This shows how consumer states and behaviour change the way products are developed. If we consider the Bodyshop as an example, although the reputation was one of environmental policies and good practice, it was developed this way due to a perceived gap in the market, not out of an altruistic concern for the way business took place. Therefore, business follows the consumer demands. Likewise, Chevron cynically used the steps it was legally obliged to take to give an impression of an environmental business in order to increase its reputation and increase sales.
There are also other trends that we can see take place, one only has to look in a UK supermarket during a dispute with France to see the way that the impression given by French products and the association with the dispute will decrease the demand for them. Here we see that there is also a strong indication that stereotyping may play a role in the consumer choices (Hadjimarcou et al, 1999). This may be seen as a strange kind or justice, after all the advertising companies have been stereotyping consumers for long enough.
The second process is the piecemeal process, this may be seen as a more thoughtful approach, but it is still prone to influence form consumer behaviour (Hadjimarcou et al, 1999). In this process the consumer takes into account the different characteristics of the different products (Hadjimarcou et al, 1999). Our consumer looking for coffee may therefore look to see if it is decaffeinated, what the flavour strength and type is described as and possibly even the usefulness of the jar after the coffee is used.
Today it is popular for a shopper to look to buy tuna with a dolphin friendly label indicating that dolphins were not harmed in the catching of the fish. The increased awareness of environmental factors has informed the consumers and increased the demand (Kotler, 2003).
The same may be said of many other product, hence the increased appearance of low fat foods and low sugar foods, emblazoned with labels to tell the consumer that they have the characteristics which the consumer may find as desirable.
The same is also true of health food, increased government and health advertising has emphasised the role of diet and health, as such there has been increased demand for products that are high in fibre, free of artificial preservatives and 'natural'.
The development of new ranges have also reflected changed consumer behaviour. A good example of this is the luxury food sold in supermarkets. These were once small lines with only a little interest shown in them. However, when the economy suffered a surprising event took place that indicated these were not ordinary goods but giffen goods.
Normal goods will see sales drop when either their price rises or there is a decrease in disposable income and the relative price can be seen as increasing (Nellis and Parker, 2000). When the economy took a downward trend these good increased in sales, with demand for a better selection. The pattern was seen as a result of a reduction in visits by the consumers to a restaurant, this was seen as an acceptable substitute, good quality food, already prepared, but cheaper as it was bought and then cooked at home.

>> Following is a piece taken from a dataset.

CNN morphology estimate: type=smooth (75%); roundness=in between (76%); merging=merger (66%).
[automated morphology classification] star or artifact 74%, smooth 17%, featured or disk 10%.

This was a piecemeal decision as in many cases the prices were compared either form memory and the purchase was considered, The change in behaviour also instigated new ranged and developments of increased provision of these luxury brands. For example in the UK, each supermarket now has its own luxury brand, such as Tesco with their finest range.
The aspect of price will also be seen as part of the process, this may be due to the perception of the brand as an expensive or cheap brand (stereotyping), as will the image of the product gained from the packaging and the advertising (Kahn, 1998). This was also a part of the rise of the luxury food market.

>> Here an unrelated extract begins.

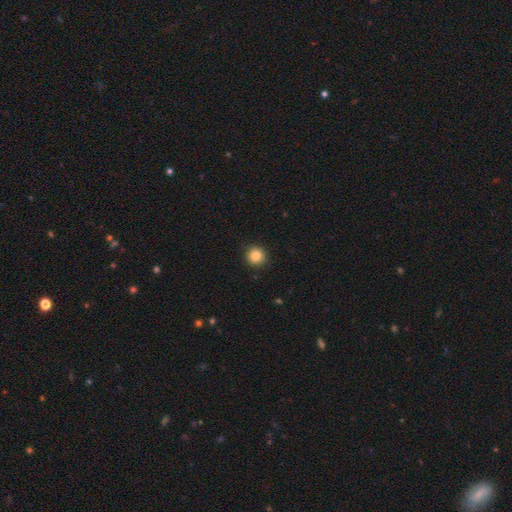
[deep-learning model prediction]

The need for information and the way this is acted upon can also influence markets. A good example of this may be seen as the Dyson vacuum cleaner. This was the first vacuum cleaner to be patented with a bagless system. Turned down by major companies such as Electrolux the company started up producing the vacuums in a shoestring, with straightforward advertising the took pace by way of an explanation of what the product was. This become a popular product, so much so that competitors, such as Hoover broke the patent to start supplying similar products due to the change in consumer tastes and their demand for this type of vacuum after understanding exactly what it was and how it worked.
These different decision methods may be seen as not mutually exclusive, they may interact with each other, and the decision maybe based on both, especially if the purchase is a large single purchase such as a television or a washing machine. However, they also embody the different behavioural attitudes of the consumer which manifest n the different purchase decisions. It is only when understanding this complex interaction of values beliefs and trends that a company can develop products that will sell and market them in the right way to the right target audience. The change is often seen as driven by new products, but the real change can be seen in the way that the consumer behaves, after all, if a new product is developed, but does not succeed it will not impact on the overall market, whereas changing attitudes will force change in the suppliers.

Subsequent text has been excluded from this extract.